While Pro Farmer Midwest Crop Tour results from Indiana and Nebraska showed significant declines in yield estimates compared to the year prior and the three-year average, they were an improvement from even poorer results in South Dakota and Ohio. This allowed some light profit-taking this morning.
But the reality remains Tour findings have been poor and that more price rationing may be needed as the crop might be even smaller than USDA estimated in August.
Gulf corn basis is steady this morning, which is an improvement from last week's levels that saw basis for nearby delivery soften due to the availability of supplies from the South.
Soybean futures have softened to post losses ranging from 1 to 9 cents.
Traders in the soybean market continue to oscillate between profit-taking after impressive contract-high gains yesterday and building more weather premium into prices.
Yesterday's Pro Farmer Midwest Crop Tour showed sharply lower pod count results from Nebraska and Indiana add concerns about small soybean supplies.
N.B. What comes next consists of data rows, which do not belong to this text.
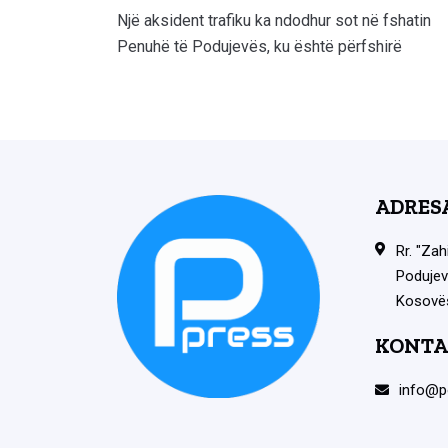
Një aksident trafiku ka ndodhur sot në fshatin
Penuhë të Podujevës, ku është përfshirë
ADRES
Rr. "Zah
Podujev
Kosovë
KONTA
info@p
Adding support is Stats Canada's canola production estimate of 15.410 million metric tons (MMT). While this was a record, it still fell short of pre-report expectations.
Gulf basis levels are steady to firmer this morning, signaling still-strong demand and/or tight supplies.
Wheat futures have extended losses to trade roughly 6 to 10 cents lower.
With corn and soybean futures under pressure this morning, wheat is vulnerable to profit-taking after strong gains yesterday. Adding incentive to do so is a firmer dollar and diminished investor risk appetite due to fresh data pointing to a weak global economy.
Forecasts for much-needed rains in the U.S. Central and Southern Plains, which would be timely for improving soil moisture ahead of winter wheat planting, are adding pressure.
This morning's Stats Canada crop production report is neutral for wheat, as the all wheat production peg of 27.013 MMT was within expectations.
August live cattle are slightly firmer while deferred months posting moderate losses. Feeder cattle futures are mixed.
While the August contract is in line with last week's cash cattle prices, deferred months are at a premium to that $120 to $121 trade, leaving them vulnerable to some profit-taking around signs the boxed beef market may be topping.
Yesterday boxed beef values were narrowly mixed, though the softer prices led to improved movement.
Weak Japanese export data and disappointing U.S. existing home sales data took a bite out of investor risk appetite, adding light pressure to futures.
Feeder cattle futures are enjoying some light short-covering on weakness in the corn market today; but buying interest is limited as the market isn't convinced corn has topped.
Lean hog futures gapped lower on the open and are posting moderate to sharp losses.
A $2.09 plunge in the pork cutout value yesterday is weighing heavily on lean hog futures as this raises concern demand is beginning to lag supplies. This did encourage strong movement of 117.5 loads, however.
Cash hog bids are steady to lower this morning as supplies continue to expand seasonally. Last week average hog weights in Iowa and southern Minnesota rose 1.7 pounds.
Traders are also evening positions ahead of this afternoon's Cold Storage Report, which is expected to show pork stocks down 5.1% from month-ago to 561.8 million lbs. This would still represent record-high pork stocks for July, however.